Provided text section start
Creative words of wisdom series #3
Martha Graham
"The unique must be fulfilled."
"I'm going to the top. Nothing is going to stop me and I shall do it alone," said Martha Graham, a determined artist who never allowed a strict upbringing, a late start in her career or harsh critics stand in her way. Armed with determination, a strong sense of self-esteem and a commitment to freeing the body to express primal emotions, she forever changed both the themes and the techniques of modern dance.
Martha Graham, born on May 11, 1894, grew up in Allegheny, Pennsylvania. Her father was a psychiatrist who felt movement could provide therapeutic opportunities. Her mother brought Martha up with a strong regimen of daily prayers and Sunday school. Due to Martha's asthmatic condition the Graham family moved to California when she was 14. She did very well academically in high school. However, when Graham saw exotic dancer Ruth St. Denis in performance at the Los Angeles Opera House, she knew she wanted to be a dancer. After attending a junior college to study the liberal arts she enrolled in her very first dance classes at the Denishawn School of Dance. She was twenty-two years old.
Martha Graham formed her own dance troupe in 1926 and began focusing on themes of social injustice and rituals including those based on Asian, African and Native American cultures. She communicated primal emotions through energetic bursts of percussive movement and floor work characterized by taut contractions and releases of the torso. Many reviewers called her work "ugly". Her abrupt angular movements and mask-like face were described as violent, distorted, and oppressive by her critics. But Graham was undaunted. She continued creating her new innovative dance vocabulary. Among her masterpieces were "Frontier" and "Appalachian Spring" both of which were collaborations with Aaron Copeland and "Primitive Mysteries." She also collaborated with set designer Isamu Nogouchi and composer Lois Horst frequently.
Provided text section end
* _Activity 1_:
Turn the paragraph of the piece on Martha Graham that begins "Martha Graham, born on May 11, 1894" into a short list that keeps its main facts.
* _Activity 2_:
Go on with the piece on Martha Graham, starting right after its last sentence.
The lines have no part in this work.
Supplied data section start
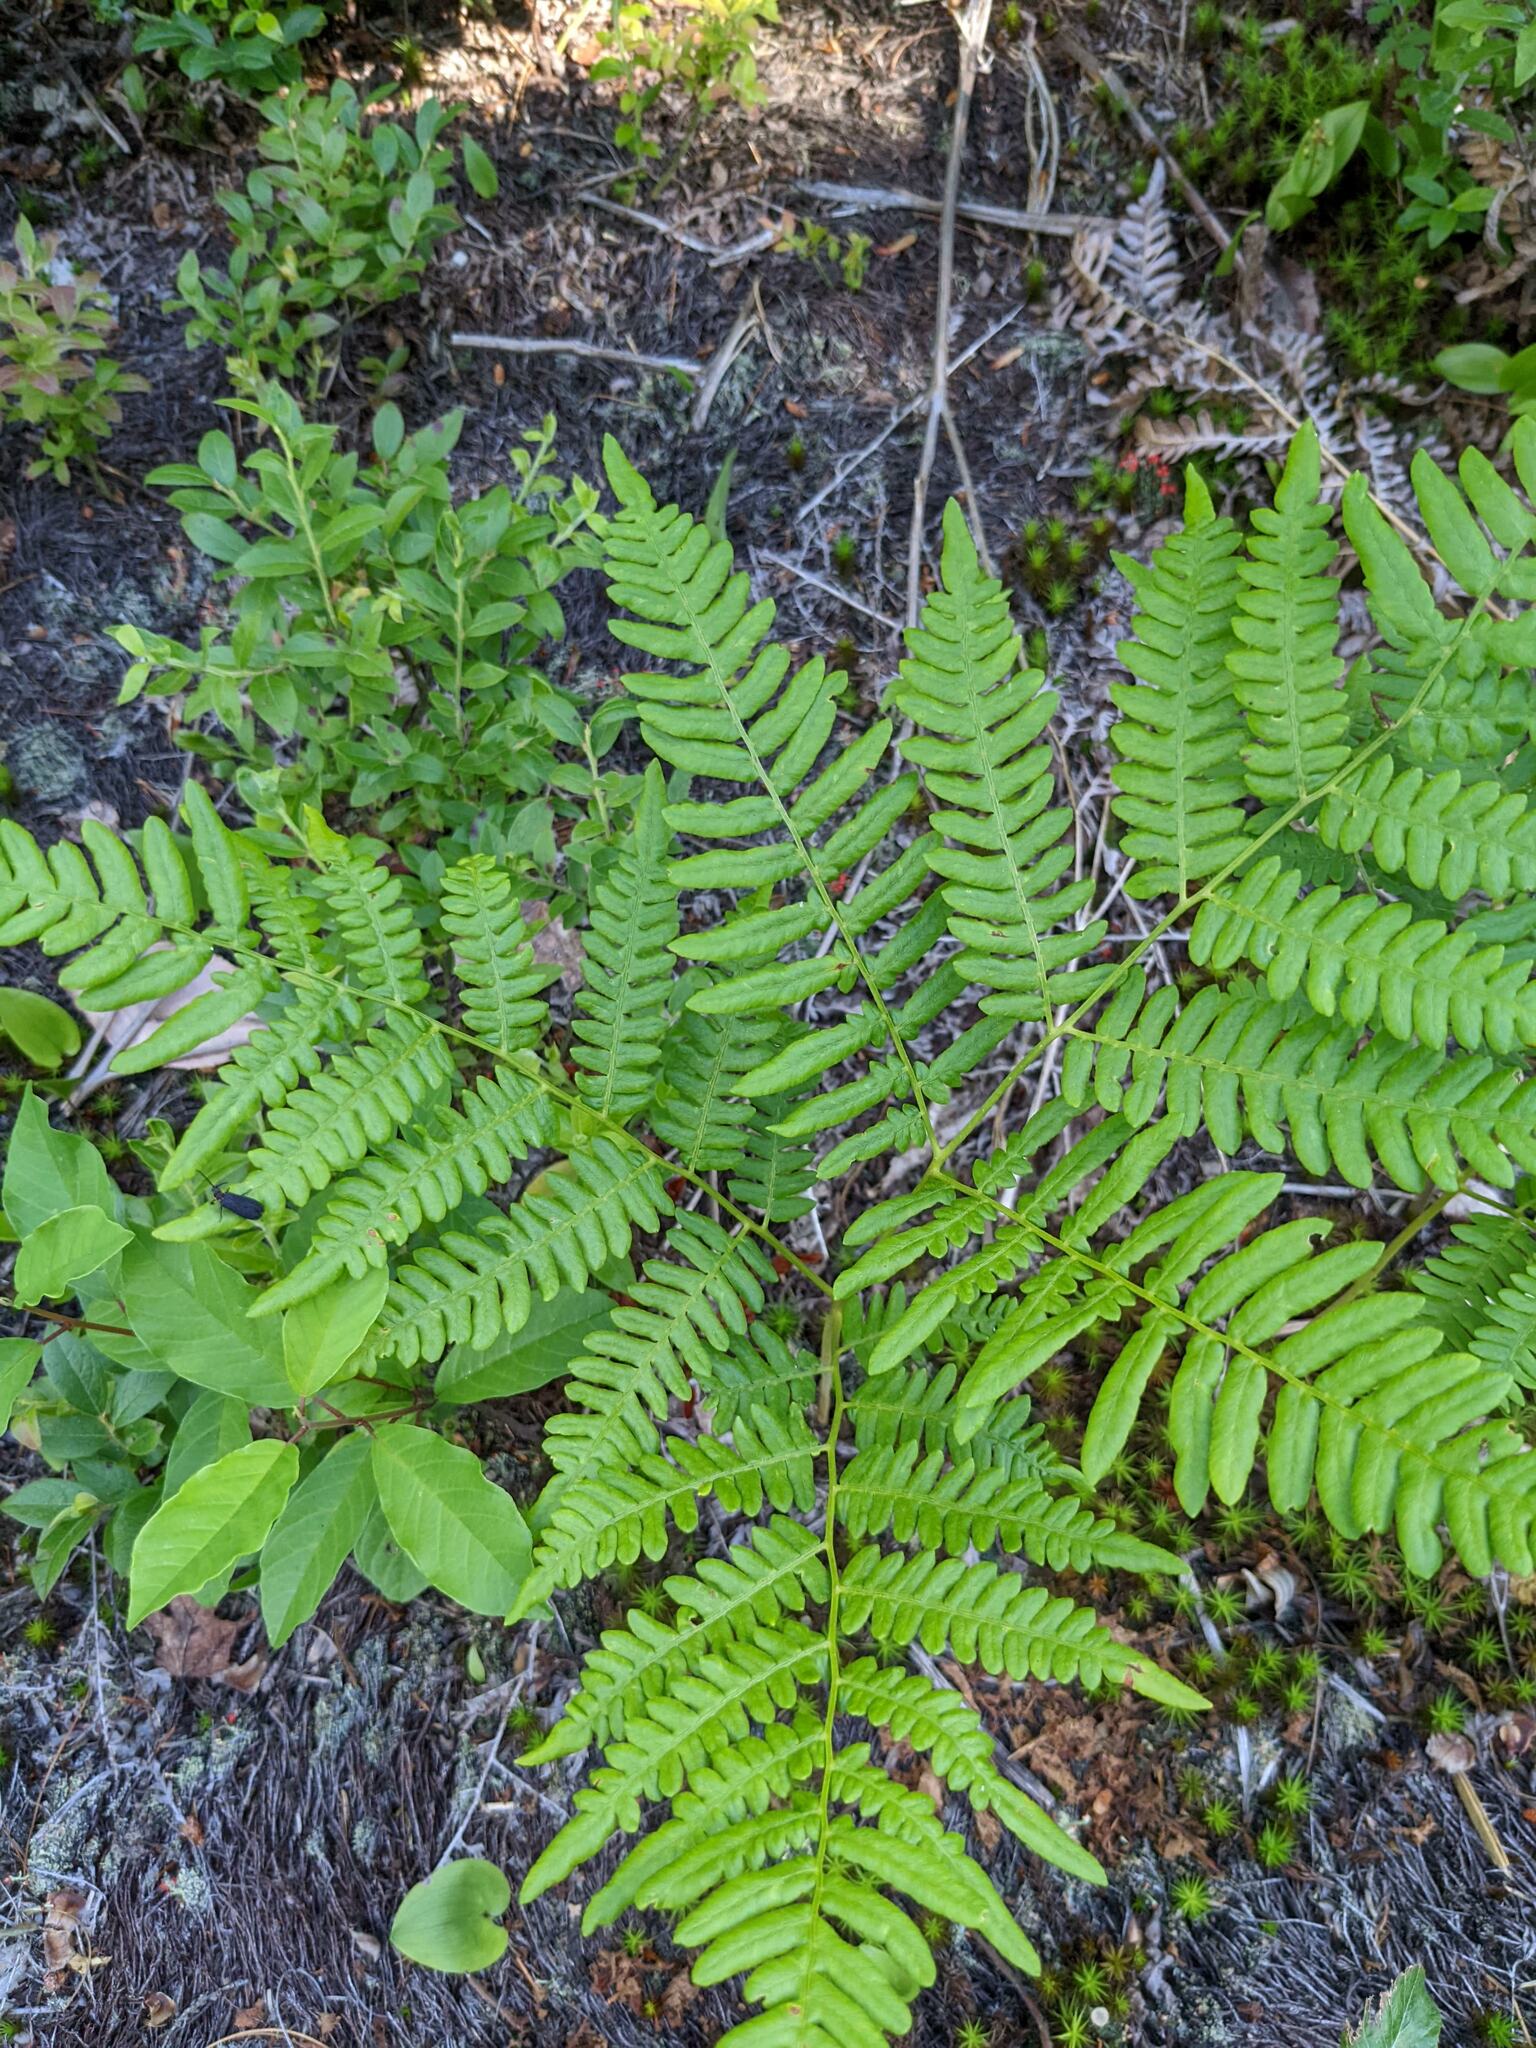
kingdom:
Supplied data section end
* _Final answer 1_:
- Born May 11, 1894, and grew up in Allegheny, Pennsylvania.
- Her father was a psychiatrist who believed movement could be therapeutic.
- Her mother raised her with daily prayers and Sunday school.
- Her family moved to California when she was 14 because of her asthma.
- She did very well academically in high school.
- Seeing Ruth St. Denis perform at the Los Angeles Opera House made her want to be a dancer.
- After studying the liberal arts at a junior college, she took her first dance classes at the Denishawn School of Dance, at age twenty-two.

* _Final answer 2_:
Graham described her dancing as "an affirmation of life through movement". She choreographed over 187 separate dances from solo to full-scale works during her career. Her last stage performance as a dancer was in 1968, at the age of 75! She went on choreographing until she was 96. She received the President's Medal of Freedom, the National Medal of Arts and danced at the White House for seven different President.
Martha Graham came a long way entering the field of dance at a very late age, with no formal background, an angular face, short legs, an asthmatic condition, and many many critics. But her genius won out through sheer perseverance of her creative process.